WASHINGTON — The U.S. military hid the locations of suspected terrorist detainees and concealed harsh treatment to avoid the scrutiny of the International Committee of the Red Cross (ICRC), according to documents a Senate committee released Tuesday.

"We may need to curb the harsher operations while ICRC is around. It is better not to expose them to any controversial techniques," Lt. Col. Diane Beaver, a military lawyer who has since retired, said during an October 2002 meeting at the Guantánamo Bay, Cuba, prison to discuss employing interrogation techniques that some have equated with torture.

Beaver also appeared to confirm that U.S. officials at another detention facility — Bagram Air Base in Afghanistan — were using sleep deprivation to "break" detainees well before Defense Secretary Donald Rumsfeld approved that technique. "True, but officially it is not happening," she told another person at the 2002 meeting.

A third person at the meeting, Jonathan Fredman, chief counsel for the CIA's Counterterrorism Center, said detainees were moved routinely to avoid the scrutiny of the ICRC, which keeps tabs on prisoners in conflicts around the world. "In the past when the ICRC has made a big deal about certain detainees, the [Defense Department] has 'moved' them away from the attention of the ICRC," Fredman said, according to the minutes.

The document, along with two dozen others, shows that top administration officials pushed for tougher interrogation methods in the belief terrorism suspects were resisting interrogation.

It's unclear whether the Pentagon moved the detainees or merely told the ICRC they were no longer at a facility.

Fredman also appeared to be advocating the use of techniques harsher than those authorized by the military. "If the detainee dies, you're doing it wrong," he is reported to have said.

Beaver testified Tuesday that she didn't recall making the comment about avoiding "harsher operations" while ICRC representatives were around, but she said she probably was referring to the need to conduct extended interrogations without disruption.

The minutes of the Guantánamo meeting were among the documents released Tuesday by Sen. Carl Levin, D-Mich., who chairs the Senate Armed Services Committee and is leading an investigation of the origins of cruel treatment of detainees in the "war on terrorism." The Levin probe fits into a broader picture of the government's handling of detainees, including FBI and CIA interrogations in secret prisons.
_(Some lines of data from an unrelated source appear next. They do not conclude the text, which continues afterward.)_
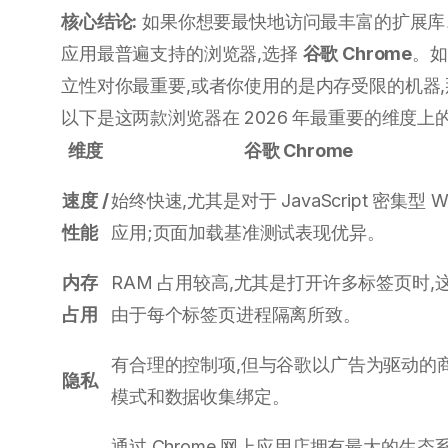
核心结论:
如果你想要最快地访问最丰富的扩展库、
应用最普遍支持的浏览器,选择
谷歌 Chrome
。如
立性对你最重要,或者你使用的是内存受限的机器
以下是这两款浏览器在 2026 年最重要的维度上的
维度
谷歌 Chrome
速度 /
始终快速,尤其是对于 JavaScript 密集型 W
性能
应用;页面加载基准测试表现优异。
内存
RAM 占用较高,尤其是打开许多标签页时,
占用
由于每个标签页进程隔离所致。
有合理的控制项,但与谷歌以广告为驱动的
隐私
模式和数据收集绑定。
通过 Chrome 网上应用店拥有最大的生态系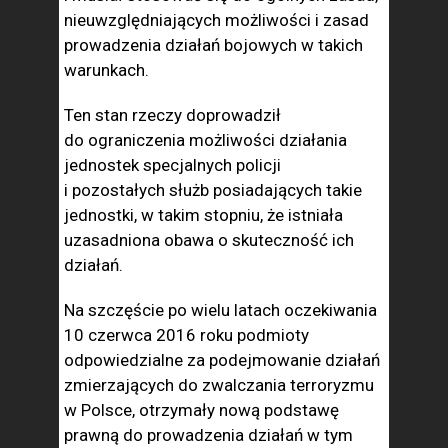
nieuwzględniających możliwości i zasad
prowadzenia działań bojowych w takich
warunkach.
Ten stan rzeczy doprowadził
do ograniczenia możliwości działania
jednostek specjalnych policji
i pozostałych służb posiadających takie
jednostki, w takim stopniu, że istniała
uzasadniona obawa o skuteczność ich
działań.
Na szczęście po wielu latach oczekiwania
10 czerwca 2016 roku podmioty
odpowiedzialne za podejmowanie działań
zmierzających do zwalczania terroryzmu
w Polsce, otrzymały nową podstawę
prawną do prowadzenia działań w tym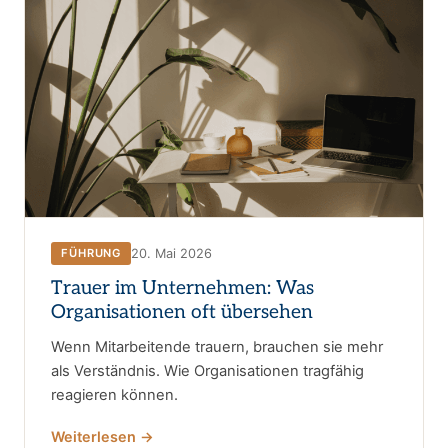
20. Mai 2026
FÜHRUNG
Trauer im Unternehmen: Was
Organisationen oft übersehen
Wenn Mitarbeitende trauern, brauchen sie mehr
als Verständnis. Wie Organisationen tragfähig
reagieren können.
Weiterlesen →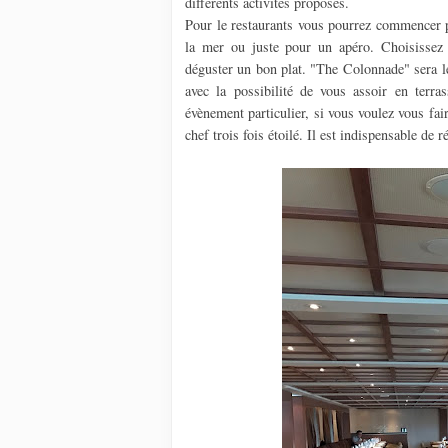
différents activités proposés.
Pour le restaurants vous pourrez commencer p
la mer ou juste pour un apéro. Choisissez 
déguster un bon plat. "The Colonnade" sera le
avec la possibilité de vous assoir en terr
évènement particulier, si vous voulez vous fair
chef trois fois étoilé. Il est indispensable de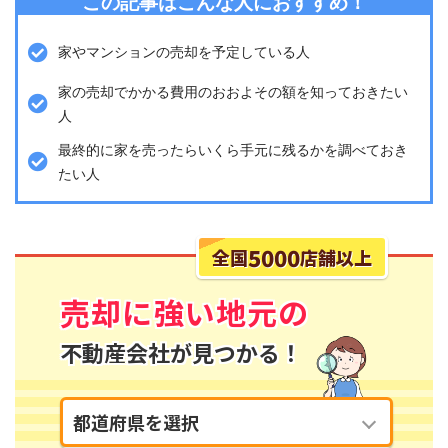
この記事はこんな人におすすめ！
家やマンションの売却を予定している人
家の売却でかかる費用のおおよその額を知っておきたい
人
最終的に家を売ったらいくら手元に残るかを調べておき
たい人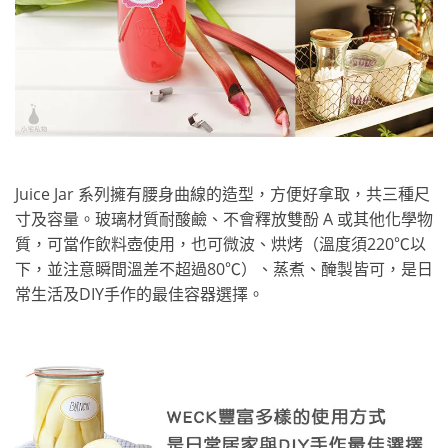
Juice Jar 系列擁有腰身曲線的造型，方便好拿取，共三種尺
寸及容量。玻璃材質耐酸鹼、不會釋放雙酚 A 或其他化學物
質，可當作飲料壺使用，也可微波、烘烤（溫度須220℃以
下，並注意瞬間溫差不超過80℃）、蒸煮、醃製皆可，是日
常生活及DIY手作的最佳容器選擇。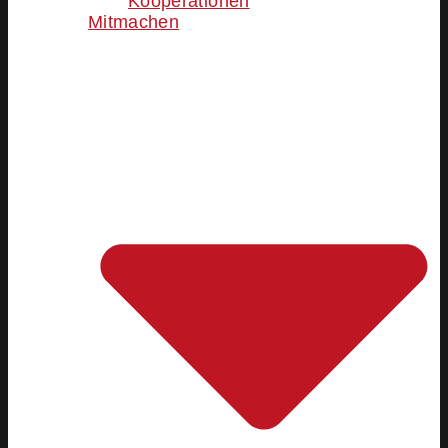
Kooperationen
Mitmachen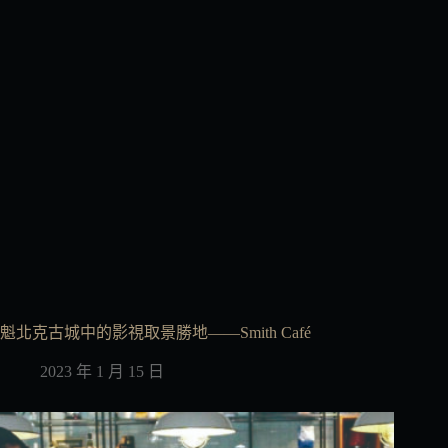
魁北克古城中的影視取景勝地——Smith Café
2023 年 1 月 15 日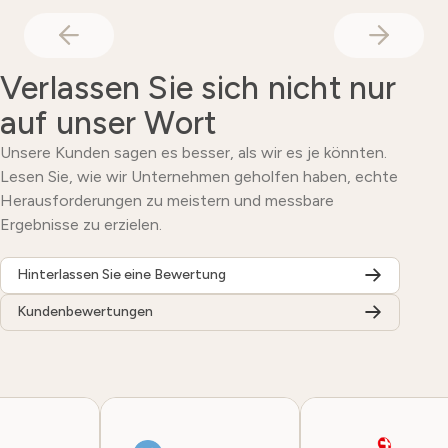
Verlassen Sie sich nicht nur
auf unser Wort
Unsere Kunden sagen es besser, als wir es je könnten.
Lesen Sie, wie wir Unternehmen geholfen haben, echte
Herausforderungen zu meistern und messbare
Ergebnisse zu erzielen.
Hinterlassen Sie eine Bewertung
Kundenbewertungen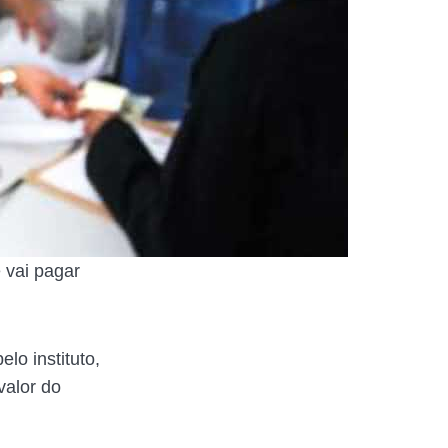
 vai pagar
lo instituto,
valor do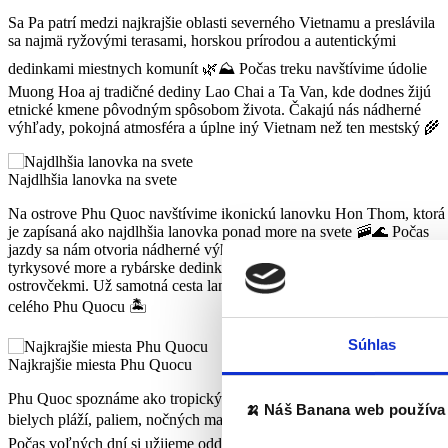
Sa Pa patrí medzi najkrajšie oblasti severného Vietnamu a preslávila
sa najmä ryžovými terasami, horskou prírodou a autentickými
dedinkami miestnych komunít 🌿⛰️ Počas treku navštívime údolie
Muong Hoa aj tradičné dediny Lao Chai a Ta Van, kde dodnes žijú
etnické kmene pôvodným spôsobom života. Čakajú nás nádherné
výhľady, pokojná atmosféra a úplne iný Vietnam než ten mestský 🌾
Najdlhšia lanovka na svete
Na ostrove Phu Quoc navštívime ikonickú lanovku Hon Thom, ktorá
je zapísaná ako najdlhšia lanovka ponad more na svete 🚠🌊 Počas
jazdy sa nám otvoria nádherné výhľady na tropické ostrovy,
tyrkysové more a rybárske dedinky roztrúsené medzi malými
ostrovčekmi. Už samotná cesta lanovkou patrí medzi najväčšie zážitk
celého Phu Quocu 🏝️
Súhlas
Najkrajšie miesta Phu Quocu
Phu Quoc spoznáme ako tropický raj južného Vietnamu – ostrov plný
🍌 Náš Banana web používa 
bielych pláží, paliem, nočných marketov a pokojnej atmosféry 🏝️☀️
Počas voľných dní si užijeme oddych pri mori, lokálny seafood,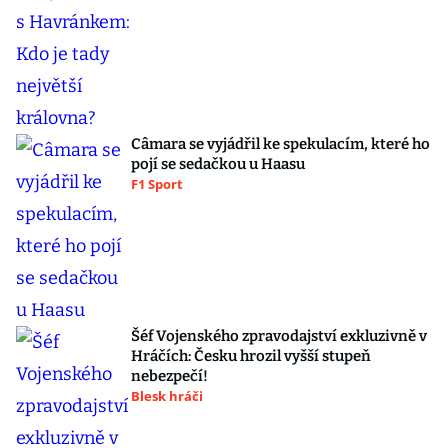
Câmara se vyjádřil ke spekulacím, které ho
pojí se sedačkou u Haasu
F1 Sport
Šéf Vojenského zpravodajství exkluzivně v
Hráčích: Česku hrozil vyšší stupeň
nebezpečí!
Blesk hráči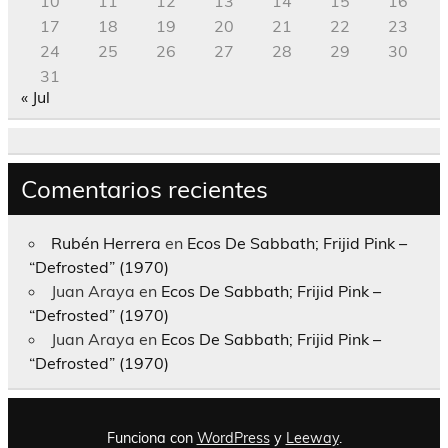
10
11
12
13
14
15
16
17
18
19
20
21
22
23
24
25
26
27
28
29
30
31
« Jul
Comentarios recientes
Rubén Herrera
en
Ecos De Sabbath; Frijid Pink –
“Defrosted” (1970)
Juan Araya
en
Ecos De Sabbath; Frijid Pink –
“Defrosted” (1970)
Juan Araya
en
Ecos De Sabbath; Frijid Pink –
“Defrosted” (1970)
Funciona con
WordPress
y
Leeway
.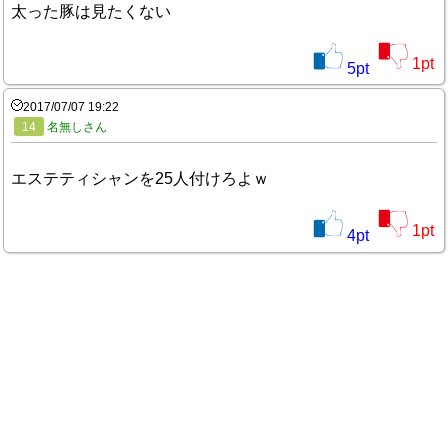
太った豚は見たくない
1
pt
5
pt
2017/07/07 19:22
14
名無しさん
エステティシャンを25人付けろよｗ
1
pt
4
pt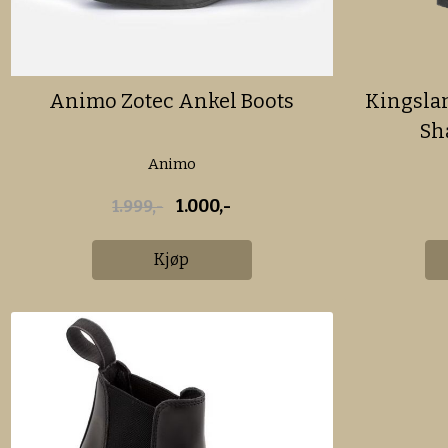
Animo Zotec Ankel Boots
Kingsla
Sh
Animo
1.000,-
1.999,-
Kjøp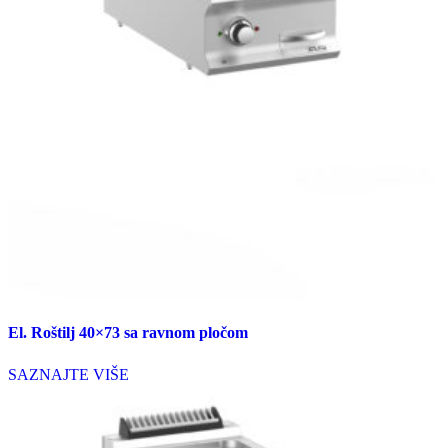
El. Roštilj 40×73 sa ravnom pločom
SAZNAJTE VIŠE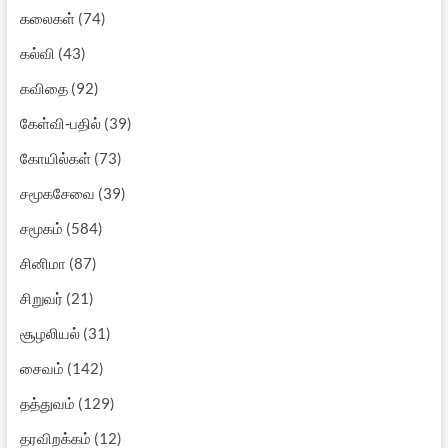
கலைகள்
(74)
கல்வி
(43)
கவிதை
(92)
கேள்வி-பதில்
(39)
கோயில்கள்
(73)
சமூகசேவை
(39)
சமூகம்
(584)
சினிமா
(87)
சிறுவர்
(21)
சூழலியல்
(31)
சைவம்
(142)
தத்துவம்
(129)
தரவிறக்கம்
(12)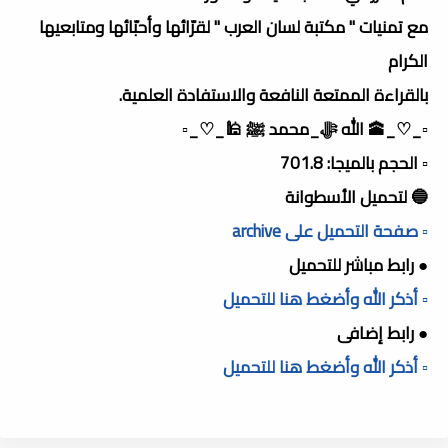
مع تمنيات " مكتبة لسان العرب " لقرّائها وأحبّائها ومتابعيها
الكرام
بالقراءة الممتعة النافعة والاستفادة العلمية.
▫️_♡_🕋 الله ﷻ_محمد ﷺ 🕌_♡_▫️
▫️ الحجم بالميجا: 701.8
🔵 لتحميل الأسطوانة
▫️ صفحة التحميل على archive
● رابط مباشر للتحميل
▫️ أذكر الله وأضغط هنا للتحميل
● رابط إضافى
▫️ أذكر الله وأضغط هنا للتحميل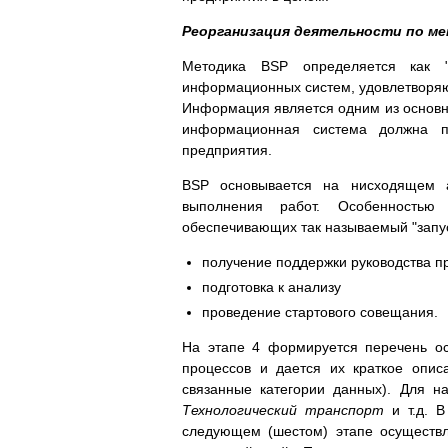
Реорганизация деятельности по м
Методика BSP определяется как 
информационных систем, удовлетворя
Информация является одним из основны
информационная система должна пр
предприятия.
BSP основывается на нисходящем а
выполнения работ. Особенностью
обеспечивающих так называемый "запус
получение поддержки руководства п
подготовка к анализу
проведение стартового совещания.
На этапе 4 формируется перечень ос
процессов и дается их краткое опис
связанные категории данных). Для 
Технологический транспорт
и т.д. В
следующем (шестом) этапе осуществ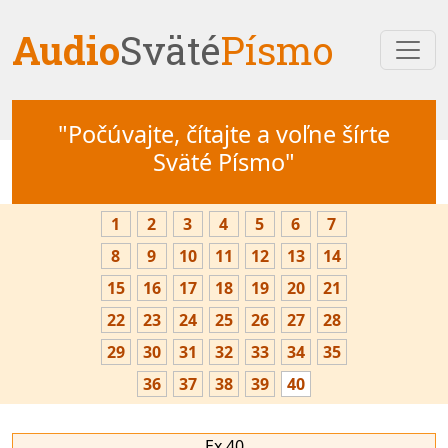
Audio
Sväté
Písmo
"Počúvajte, čítajte a voľne šírte
Sväté Písmo"
1
2
3
4
5
6
7
8
9
10
11
12
13
14
15
16
17
18
19
20
21
22
23
24
25
26
27
28
29
30
31
32
33
34
35
36
37
38
39
40
Ex 40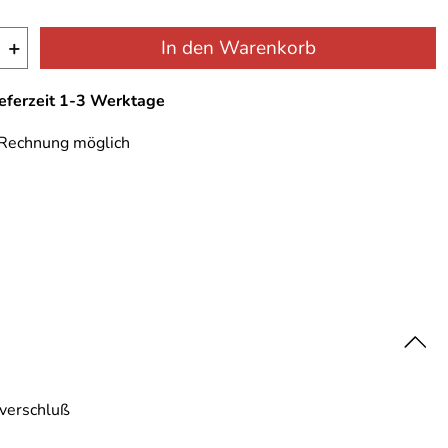
+
In den Warenkorb
ieferzeit 1-3 Werktage
 Rechnung möglich
tverschluß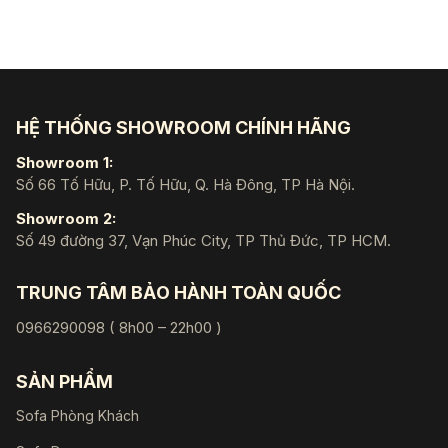
28.750.000 ₫.
là:
69.000.000 ₫.
là:
23.320.000 ₫.
58
HỆ THỐNG SHOWROOM CHÍNH HÃNG
Showroom 1:
Số 66 Tố Hữu, P. Tố Hữu, Q. Hà Đông, TP Hà Nội.
Showroom 2:
Số 49 đường 37, Vạn Phúc City, TP Thủ Đức, TP HCM.
TRUNG TÂM BẢO HÀNH TOÀN QUỐC
0966290098 ( 8h00 – 22h00 )
SẢN PHẨM
Sofa Phòng Khách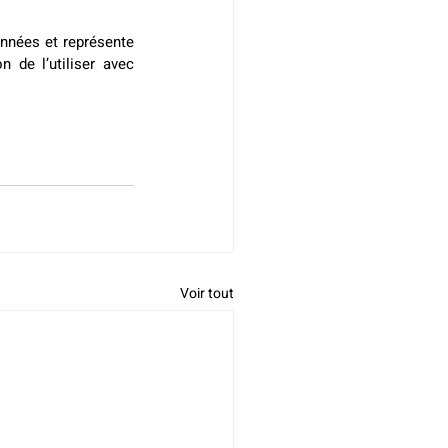
années et représente 
n de l’utiliser avec 
Voir tout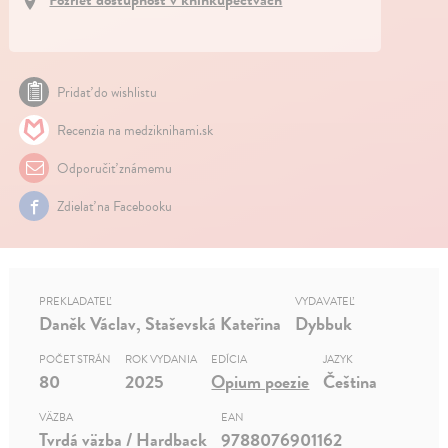
Pridať do wishlistu
Recenzia na medziknihami.sk
Odporučiť známemu
Zdielať na Facebooku
PREKLADATEĽ
VYDAVATEĽ
Daněk Václav, Staševská Kateřina
Dybbuk
POČET STRÁN
ROK VYDANIA
EDÍCIA
JAZYK
80
2025
Opium poezie
Čeština
VÄZBA
EAN
Tvrdá väzba / Hardback
9788076901162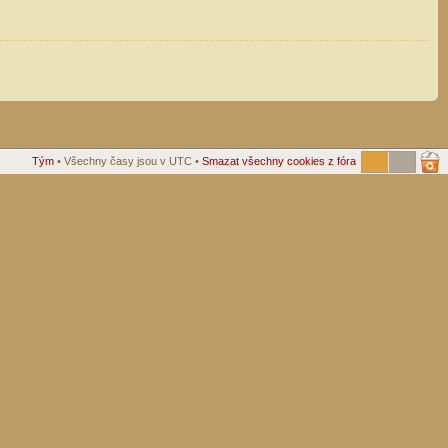
Tým
• Všechny časy jsou v UTC •
Smazat všechny cookies z fóra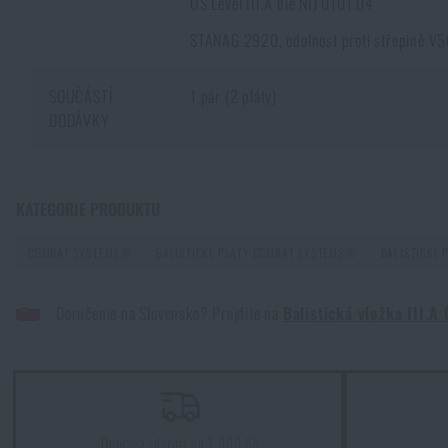
US Level III.A dle NIJ 0101.04
STANAG 2920, odolnost proti střepině V5
SOUČÁSTÍ
1 pár (2 pláty)
DODÁVKY
Zadejte Vaše jméno *
Zadejte Váš e-mail
KATEGORIE PRODUKTU
Balistické pláty a normy NIJ: přehled tříd a praktický průvod
PŘEČÍST ČLÁNEK
COMBAT SYSTEMS®
BALISTICKÉ PLÁTY COMBAT SYSTEMS®
BALISTICKÉ 
Doručenie na Slovensko? Prejdite na
Balistická vložka III.
Protection Group Denmark: Špičková balistická ochrana s cer
PŘEČÍST ČLÁNEK
Doprava zdarma od 1 999 Kč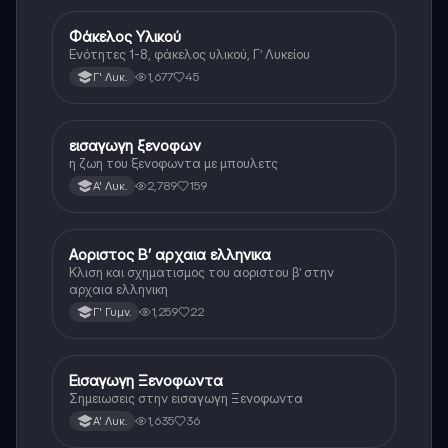
Φάκελος Υλικού
Αρχαία Ελληνικά
Ενότητες 1-8, φάκελος υλικού, Γ’ Λυκείου
1,677
45
Γ' Λυκ.
εισαγωγη ξενοφων
Αρχαία Ελληνικά
η ζωη του ξενοφωντα με μπουλετς
2,789
159
Α' Λυκ.
Αοριστος Β’ αρχαια ελληνικα
Αρχαία Ελληνικά
Κλιση και σχηματισμος του αοριστου β’ στην
αρχαια ελληνικη
1,259
22
Γ' Γυμν.
Εισαγωγη Ξενοφωντα
Αρχαία Ελληνικά
Σημειωσεις στην εισαγωγη Ξενοφωντα
1,635
36
Α' Λυκ.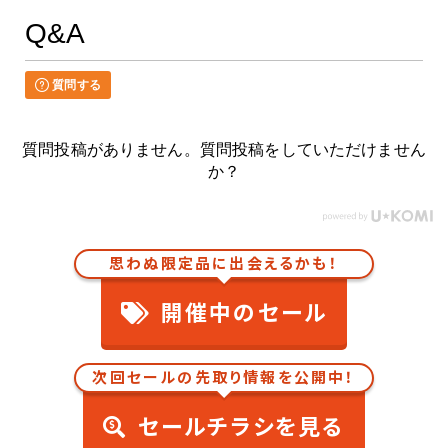
Q&A
質問する
質問投稿がありません。質問投稿をしていただけません
か？
思わぬ限定品に出会えるかも！
開催中のセール
次回セールの先取り情報を公開中！
セールチラシを見る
A final report is expected by year's end.

The documents show the administration overrode or ignored objections from all four military services and from criminal investigators, who warned that the practices would imperil their ability to prosecute the suspects.

In one e-mail on Oct. 28, 2002, Mark Fallon, then the deputy commander of the Pentagon's Criminal Investigation Task Force, wrote a colleague: "This looks like the kind of stuff congressional hearings are made of. ... Someone needs to be considering how history will look back at this."

The objections from the Army, Navy, Air Force and Marines prompted Navy Capt. Jane Dalton, legal adviser to Gen. Richard Myers, then chairman of the Joint Chiefs of Staff, to begin a review of the proposed techniques.

But Dalton, now retired, told the hearing Tuesday that the review was aborted quickly. Myers, she said, took her aside and told her that William Haynes, then-Defense Department general counsel "does not want this ... to proceed."

Haynes testified Tuesday that he didn't recall the objections of the military. He said he was doing the best he could to help prevent another terrorist attack.

"There was a limited amount of time and a high degree of urgency," Haynes said of his decision to cut short a departmentwide review of the legality of the interrogation methods.

Also Tuesday, Physicians for Human Rights reported that medical examinations of 11 former terrorism suspects held at Abu Ghraib prison in Iraq and Guantánamo Bay found evidence of torture and other abuse that resulted in serious injuries and mental disorders.

Material from The Associated Press is included in this report.